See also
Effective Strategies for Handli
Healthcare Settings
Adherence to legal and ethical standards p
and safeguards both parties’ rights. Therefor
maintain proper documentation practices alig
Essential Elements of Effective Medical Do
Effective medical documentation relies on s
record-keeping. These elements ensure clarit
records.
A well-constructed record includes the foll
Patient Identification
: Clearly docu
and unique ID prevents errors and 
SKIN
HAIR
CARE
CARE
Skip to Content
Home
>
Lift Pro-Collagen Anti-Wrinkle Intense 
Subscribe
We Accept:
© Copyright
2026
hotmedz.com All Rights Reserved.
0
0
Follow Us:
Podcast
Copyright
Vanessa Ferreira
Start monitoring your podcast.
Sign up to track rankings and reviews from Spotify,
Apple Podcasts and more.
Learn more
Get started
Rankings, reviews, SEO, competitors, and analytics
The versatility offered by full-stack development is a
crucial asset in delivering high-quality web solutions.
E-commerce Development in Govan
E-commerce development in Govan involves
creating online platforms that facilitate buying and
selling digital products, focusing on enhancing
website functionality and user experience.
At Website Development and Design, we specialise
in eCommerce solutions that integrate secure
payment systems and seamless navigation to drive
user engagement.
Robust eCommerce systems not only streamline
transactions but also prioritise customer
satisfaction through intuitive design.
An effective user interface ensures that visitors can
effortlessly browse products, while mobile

• • • •

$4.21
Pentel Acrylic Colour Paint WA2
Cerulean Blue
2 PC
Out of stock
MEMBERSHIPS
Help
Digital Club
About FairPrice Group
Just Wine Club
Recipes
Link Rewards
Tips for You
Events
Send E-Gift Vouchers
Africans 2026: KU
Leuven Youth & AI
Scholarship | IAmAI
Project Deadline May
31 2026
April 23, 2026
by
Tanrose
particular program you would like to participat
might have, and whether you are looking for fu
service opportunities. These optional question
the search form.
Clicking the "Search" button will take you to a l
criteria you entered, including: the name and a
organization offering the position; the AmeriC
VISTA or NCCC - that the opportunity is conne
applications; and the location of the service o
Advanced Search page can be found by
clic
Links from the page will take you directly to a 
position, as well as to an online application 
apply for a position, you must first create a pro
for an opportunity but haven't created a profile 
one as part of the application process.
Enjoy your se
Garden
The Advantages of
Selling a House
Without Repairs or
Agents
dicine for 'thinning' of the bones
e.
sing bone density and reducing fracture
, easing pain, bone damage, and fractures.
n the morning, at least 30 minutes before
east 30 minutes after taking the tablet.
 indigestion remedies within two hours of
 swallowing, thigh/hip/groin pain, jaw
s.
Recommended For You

• • • •

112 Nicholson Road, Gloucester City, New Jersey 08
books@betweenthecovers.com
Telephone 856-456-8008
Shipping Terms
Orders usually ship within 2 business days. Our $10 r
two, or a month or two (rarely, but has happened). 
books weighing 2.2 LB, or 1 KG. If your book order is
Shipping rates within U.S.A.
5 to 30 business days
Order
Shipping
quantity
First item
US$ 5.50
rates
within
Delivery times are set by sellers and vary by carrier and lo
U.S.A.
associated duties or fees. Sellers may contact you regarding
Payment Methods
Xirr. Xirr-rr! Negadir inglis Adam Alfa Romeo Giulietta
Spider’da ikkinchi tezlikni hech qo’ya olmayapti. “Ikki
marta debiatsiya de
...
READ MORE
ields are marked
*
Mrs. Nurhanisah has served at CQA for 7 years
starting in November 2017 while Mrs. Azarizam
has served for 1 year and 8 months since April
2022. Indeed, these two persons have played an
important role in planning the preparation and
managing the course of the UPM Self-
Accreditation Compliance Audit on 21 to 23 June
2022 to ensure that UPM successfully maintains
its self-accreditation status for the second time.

• • • •

* _AIM OF THE TASK_
Check the listing for the word "user". Show each line that has it.

* _SOLUTION_
website functionality and user experience.
user engagement.
An effective user interface ensures that visitors can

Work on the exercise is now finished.